Retype every record below exactly as it is written.

◇ ◇ ◇ ◇ ◇ ◇ ◇

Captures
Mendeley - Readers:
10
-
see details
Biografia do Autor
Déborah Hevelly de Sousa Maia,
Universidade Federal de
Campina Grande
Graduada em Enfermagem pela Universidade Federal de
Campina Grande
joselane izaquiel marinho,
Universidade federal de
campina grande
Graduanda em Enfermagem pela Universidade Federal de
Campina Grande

◇ ◇ ◇ ◇ ◇ ◇ ◇

▸ Solution below
Captures
Mendeley - Readers:
10
-
see details
Biografia do Autor
Déborah Hevelly de Sousa Maia,
Universidade Federal de
Campina Grande
Graduada em Enfermagem pela Universidade Federal de
Campina Grande
joselane izaquiel marinho,
Universidade federal de
campina grande
Graduanda em Enfermagem pela Universidade Federal de
Campina Grande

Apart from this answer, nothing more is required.